## What is needed
In exact form, set down only those lines of the material that run from its first line to the line with "290 369 2.79", inclusive.

## Exercise material

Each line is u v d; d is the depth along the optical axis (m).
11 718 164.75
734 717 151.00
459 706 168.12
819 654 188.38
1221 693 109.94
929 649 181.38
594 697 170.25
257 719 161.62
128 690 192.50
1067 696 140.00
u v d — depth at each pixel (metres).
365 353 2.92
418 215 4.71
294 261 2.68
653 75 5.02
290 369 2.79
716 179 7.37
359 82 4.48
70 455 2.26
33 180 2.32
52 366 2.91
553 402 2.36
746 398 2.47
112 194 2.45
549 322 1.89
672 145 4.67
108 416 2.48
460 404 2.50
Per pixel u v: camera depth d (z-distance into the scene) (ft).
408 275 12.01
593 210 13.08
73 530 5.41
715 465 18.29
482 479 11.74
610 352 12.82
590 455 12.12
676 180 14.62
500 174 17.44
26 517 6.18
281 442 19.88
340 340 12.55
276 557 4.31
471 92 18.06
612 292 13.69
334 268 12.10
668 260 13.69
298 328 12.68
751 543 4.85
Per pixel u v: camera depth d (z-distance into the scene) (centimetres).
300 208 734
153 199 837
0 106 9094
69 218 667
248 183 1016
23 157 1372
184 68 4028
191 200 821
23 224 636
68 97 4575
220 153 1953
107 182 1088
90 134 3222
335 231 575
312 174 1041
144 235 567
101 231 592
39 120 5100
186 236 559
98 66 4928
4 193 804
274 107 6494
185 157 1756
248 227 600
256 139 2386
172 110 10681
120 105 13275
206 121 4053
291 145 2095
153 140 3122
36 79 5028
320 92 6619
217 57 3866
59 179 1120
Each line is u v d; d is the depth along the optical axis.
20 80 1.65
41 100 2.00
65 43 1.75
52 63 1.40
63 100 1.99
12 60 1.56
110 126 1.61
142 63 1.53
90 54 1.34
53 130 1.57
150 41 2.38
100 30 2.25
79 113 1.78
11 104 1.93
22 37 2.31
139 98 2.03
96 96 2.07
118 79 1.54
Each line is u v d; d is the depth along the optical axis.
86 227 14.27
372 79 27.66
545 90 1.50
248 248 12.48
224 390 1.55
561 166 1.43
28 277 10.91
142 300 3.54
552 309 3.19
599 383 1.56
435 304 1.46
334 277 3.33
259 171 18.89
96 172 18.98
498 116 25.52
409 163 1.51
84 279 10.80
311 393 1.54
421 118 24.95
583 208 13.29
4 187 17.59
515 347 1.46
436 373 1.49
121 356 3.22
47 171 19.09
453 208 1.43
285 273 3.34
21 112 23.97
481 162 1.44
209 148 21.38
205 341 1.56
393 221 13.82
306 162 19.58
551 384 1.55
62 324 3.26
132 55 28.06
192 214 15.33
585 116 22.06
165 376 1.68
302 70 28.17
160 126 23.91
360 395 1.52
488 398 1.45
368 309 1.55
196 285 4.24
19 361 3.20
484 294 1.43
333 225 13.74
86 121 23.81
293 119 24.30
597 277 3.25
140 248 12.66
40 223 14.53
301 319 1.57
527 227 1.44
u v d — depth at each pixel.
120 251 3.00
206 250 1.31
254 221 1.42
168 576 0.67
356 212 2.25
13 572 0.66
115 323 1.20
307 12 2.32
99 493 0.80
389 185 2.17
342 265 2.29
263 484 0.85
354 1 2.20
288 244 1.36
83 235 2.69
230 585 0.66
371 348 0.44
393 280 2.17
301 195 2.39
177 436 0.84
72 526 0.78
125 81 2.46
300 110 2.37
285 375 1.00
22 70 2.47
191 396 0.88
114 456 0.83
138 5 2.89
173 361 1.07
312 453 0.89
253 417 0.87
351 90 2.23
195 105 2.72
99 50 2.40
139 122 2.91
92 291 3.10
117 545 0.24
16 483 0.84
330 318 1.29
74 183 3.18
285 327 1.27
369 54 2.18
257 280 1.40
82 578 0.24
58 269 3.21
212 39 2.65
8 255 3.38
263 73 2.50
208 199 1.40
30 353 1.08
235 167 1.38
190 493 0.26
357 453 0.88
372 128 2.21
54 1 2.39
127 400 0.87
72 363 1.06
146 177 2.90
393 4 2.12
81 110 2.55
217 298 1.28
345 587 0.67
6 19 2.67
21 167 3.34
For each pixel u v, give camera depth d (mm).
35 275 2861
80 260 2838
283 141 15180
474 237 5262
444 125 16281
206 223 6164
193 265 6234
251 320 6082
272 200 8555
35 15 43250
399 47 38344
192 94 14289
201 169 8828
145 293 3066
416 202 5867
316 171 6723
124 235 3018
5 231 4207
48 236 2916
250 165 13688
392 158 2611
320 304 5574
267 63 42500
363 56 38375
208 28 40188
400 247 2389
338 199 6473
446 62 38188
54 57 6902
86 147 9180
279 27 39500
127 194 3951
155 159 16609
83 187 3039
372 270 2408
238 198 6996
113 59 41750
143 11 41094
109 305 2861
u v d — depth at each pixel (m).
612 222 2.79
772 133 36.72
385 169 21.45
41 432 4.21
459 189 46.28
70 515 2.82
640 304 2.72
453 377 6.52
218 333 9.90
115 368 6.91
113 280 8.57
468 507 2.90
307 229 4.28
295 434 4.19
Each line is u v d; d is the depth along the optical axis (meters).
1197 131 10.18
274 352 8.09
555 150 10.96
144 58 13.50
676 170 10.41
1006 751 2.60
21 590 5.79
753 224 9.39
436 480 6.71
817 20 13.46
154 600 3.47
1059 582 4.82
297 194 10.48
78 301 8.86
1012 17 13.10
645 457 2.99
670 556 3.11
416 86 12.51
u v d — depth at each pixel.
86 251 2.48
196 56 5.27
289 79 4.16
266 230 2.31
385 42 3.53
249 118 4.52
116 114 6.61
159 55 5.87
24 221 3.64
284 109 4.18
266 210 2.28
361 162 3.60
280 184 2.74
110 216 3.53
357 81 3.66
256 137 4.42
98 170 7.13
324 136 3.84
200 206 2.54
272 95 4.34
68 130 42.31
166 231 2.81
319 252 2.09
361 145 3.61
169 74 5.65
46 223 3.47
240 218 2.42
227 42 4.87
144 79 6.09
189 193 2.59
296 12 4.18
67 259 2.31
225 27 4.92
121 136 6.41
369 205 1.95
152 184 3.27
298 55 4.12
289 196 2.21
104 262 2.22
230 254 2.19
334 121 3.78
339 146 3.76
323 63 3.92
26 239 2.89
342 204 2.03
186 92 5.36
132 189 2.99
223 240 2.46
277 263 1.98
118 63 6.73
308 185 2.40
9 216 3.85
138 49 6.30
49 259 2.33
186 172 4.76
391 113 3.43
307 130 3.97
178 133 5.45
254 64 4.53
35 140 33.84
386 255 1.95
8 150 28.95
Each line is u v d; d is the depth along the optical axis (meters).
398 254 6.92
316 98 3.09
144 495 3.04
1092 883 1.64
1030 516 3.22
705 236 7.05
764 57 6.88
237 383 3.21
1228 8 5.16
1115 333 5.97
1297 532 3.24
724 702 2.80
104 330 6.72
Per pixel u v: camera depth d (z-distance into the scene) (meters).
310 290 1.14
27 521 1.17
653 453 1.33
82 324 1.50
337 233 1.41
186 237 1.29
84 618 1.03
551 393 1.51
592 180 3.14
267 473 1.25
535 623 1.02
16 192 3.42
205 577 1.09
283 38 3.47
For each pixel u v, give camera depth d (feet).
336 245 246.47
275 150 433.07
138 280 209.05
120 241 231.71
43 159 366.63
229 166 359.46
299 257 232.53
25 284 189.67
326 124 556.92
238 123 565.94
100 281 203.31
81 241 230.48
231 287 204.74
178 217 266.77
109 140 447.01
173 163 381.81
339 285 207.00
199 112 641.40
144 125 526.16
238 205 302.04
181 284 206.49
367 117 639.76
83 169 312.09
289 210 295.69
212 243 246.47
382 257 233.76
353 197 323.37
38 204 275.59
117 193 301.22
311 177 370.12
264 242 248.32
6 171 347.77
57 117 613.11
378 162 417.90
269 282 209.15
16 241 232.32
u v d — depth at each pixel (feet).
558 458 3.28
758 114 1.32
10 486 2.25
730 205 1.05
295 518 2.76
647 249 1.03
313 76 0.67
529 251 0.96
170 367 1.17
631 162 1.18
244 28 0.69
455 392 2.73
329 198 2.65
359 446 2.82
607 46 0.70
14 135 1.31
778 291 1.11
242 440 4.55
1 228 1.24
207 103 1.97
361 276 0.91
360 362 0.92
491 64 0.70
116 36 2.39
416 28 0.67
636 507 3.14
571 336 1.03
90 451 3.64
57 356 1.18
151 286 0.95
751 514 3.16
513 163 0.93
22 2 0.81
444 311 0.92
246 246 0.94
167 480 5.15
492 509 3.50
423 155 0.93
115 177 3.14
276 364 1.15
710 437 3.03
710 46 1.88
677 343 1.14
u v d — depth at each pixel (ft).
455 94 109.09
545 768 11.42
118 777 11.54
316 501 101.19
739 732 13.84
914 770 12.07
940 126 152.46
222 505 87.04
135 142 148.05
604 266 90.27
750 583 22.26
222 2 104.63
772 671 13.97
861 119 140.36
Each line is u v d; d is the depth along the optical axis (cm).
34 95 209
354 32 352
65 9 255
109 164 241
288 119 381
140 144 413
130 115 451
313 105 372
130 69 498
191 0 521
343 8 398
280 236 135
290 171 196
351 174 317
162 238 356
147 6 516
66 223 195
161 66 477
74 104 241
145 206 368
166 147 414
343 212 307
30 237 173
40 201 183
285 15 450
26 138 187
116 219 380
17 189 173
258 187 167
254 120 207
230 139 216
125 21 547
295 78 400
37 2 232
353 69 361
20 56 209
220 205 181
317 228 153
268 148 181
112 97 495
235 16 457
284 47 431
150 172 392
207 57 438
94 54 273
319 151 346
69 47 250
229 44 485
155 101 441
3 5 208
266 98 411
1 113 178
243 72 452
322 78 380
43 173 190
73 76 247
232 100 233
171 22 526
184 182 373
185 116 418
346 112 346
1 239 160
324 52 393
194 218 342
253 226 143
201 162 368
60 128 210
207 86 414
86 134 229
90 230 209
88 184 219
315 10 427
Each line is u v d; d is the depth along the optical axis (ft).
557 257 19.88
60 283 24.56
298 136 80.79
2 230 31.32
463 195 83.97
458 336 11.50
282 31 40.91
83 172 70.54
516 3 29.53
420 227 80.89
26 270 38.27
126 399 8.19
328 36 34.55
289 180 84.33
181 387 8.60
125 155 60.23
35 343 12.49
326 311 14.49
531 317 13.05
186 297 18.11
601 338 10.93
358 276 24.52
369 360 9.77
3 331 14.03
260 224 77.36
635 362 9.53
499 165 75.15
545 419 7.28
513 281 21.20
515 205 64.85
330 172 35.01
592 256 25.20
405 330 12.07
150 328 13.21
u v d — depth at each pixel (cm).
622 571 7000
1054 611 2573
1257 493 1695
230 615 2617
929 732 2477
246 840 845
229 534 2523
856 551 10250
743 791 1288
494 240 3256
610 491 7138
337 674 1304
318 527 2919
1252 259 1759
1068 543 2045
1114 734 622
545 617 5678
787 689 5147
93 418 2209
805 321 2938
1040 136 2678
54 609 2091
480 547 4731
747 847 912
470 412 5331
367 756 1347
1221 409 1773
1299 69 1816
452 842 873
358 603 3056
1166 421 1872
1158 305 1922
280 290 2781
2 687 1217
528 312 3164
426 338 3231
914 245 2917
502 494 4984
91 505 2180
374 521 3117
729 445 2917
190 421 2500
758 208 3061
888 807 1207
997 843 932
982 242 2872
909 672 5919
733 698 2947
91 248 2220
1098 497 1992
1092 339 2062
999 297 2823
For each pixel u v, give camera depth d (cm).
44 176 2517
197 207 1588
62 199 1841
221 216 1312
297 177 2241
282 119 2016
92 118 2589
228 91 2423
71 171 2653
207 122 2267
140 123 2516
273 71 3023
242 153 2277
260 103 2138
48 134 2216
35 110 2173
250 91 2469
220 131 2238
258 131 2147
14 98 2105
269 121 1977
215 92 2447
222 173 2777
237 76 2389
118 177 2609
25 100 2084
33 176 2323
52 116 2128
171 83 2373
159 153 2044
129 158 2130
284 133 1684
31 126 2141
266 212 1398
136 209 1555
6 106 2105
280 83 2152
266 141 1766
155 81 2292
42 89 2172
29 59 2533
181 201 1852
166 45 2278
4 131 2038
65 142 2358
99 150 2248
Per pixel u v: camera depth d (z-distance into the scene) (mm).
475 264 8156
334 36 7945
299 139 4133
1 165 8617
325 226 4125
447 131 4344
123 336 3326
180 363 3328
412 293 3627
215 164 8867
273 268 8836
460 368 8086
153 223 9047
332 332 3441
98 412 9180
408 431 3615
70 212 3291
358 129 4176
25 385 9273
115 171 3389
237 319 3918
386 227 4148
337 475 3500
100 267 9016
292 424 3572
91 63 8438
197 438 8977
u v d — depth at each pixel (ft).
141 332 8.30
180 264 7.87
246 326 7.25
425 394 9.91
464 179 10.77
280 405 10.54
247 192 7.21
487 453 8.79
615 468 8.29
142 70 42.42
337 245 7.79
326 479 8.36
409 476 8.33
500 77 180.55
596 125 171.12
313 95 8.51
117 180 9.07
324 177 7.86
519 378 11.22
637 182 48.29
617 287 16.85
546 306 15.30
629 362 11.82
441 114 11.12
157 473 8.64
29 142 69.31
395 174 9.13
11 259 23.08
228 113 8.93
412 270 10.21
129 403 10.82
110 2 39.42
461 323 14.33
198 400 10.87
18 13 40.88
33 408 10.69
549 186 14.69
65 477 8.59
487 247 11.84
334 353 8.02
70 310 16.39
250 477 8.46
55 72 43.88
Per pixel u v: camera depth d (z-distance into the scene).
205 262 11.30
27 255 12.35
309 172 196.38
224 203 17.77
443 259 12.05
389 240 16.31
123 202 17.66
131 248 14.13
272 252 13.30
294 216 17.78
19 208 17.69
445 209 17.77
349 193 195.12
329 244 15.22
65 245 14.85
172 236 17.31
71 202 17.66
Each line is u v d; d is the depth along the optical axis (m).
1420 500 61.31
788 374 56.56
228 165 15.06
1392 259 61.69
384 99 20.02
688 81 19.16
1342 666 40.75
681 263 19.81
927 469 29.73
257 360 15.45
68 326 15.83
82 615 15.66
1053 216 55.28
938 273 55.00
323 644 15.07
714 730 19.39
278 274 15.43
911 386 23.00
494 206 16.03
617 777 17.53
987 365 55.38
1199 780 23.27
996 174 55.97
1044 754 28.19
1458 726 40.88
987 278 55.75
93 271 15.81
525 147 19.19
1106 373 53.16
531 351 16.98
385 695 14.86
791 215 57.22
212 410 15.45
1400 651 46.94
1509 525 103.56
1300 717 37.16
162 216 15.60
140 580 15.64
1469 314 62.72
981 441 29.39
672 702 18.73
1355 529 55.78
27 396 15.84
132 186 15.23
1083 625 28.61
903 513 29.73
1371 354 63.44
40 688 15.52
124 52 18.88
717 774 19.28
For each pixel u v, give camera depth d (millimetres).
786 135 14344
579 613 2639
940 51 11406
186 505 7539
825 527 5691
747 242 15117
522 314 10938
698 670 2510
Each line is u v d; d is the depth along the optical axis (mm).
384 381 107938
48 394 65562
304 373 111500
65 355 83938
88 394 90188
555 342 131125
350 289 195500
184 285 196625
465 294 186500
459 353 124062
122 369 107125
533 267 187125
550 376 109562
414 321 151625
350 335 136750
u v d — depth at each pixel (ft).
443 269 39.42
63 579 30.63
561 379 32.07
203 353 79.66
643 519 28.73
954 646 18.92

## Answer box
Each line is u v d; d is the depth along the optical axis (m).
11 718 164.75
734 717 151.00
459 706 168.12
819 654 188.38
1221 693 109.94
929 649 181.38
594 697 170.25
257 719 161.62
128 690 192.50
1067 696 140.00
u v d — depth at each pixel (metres).
365 353 2.92
418 215 4.71
294 261 2.68
653 75 5.02
290 369 2.79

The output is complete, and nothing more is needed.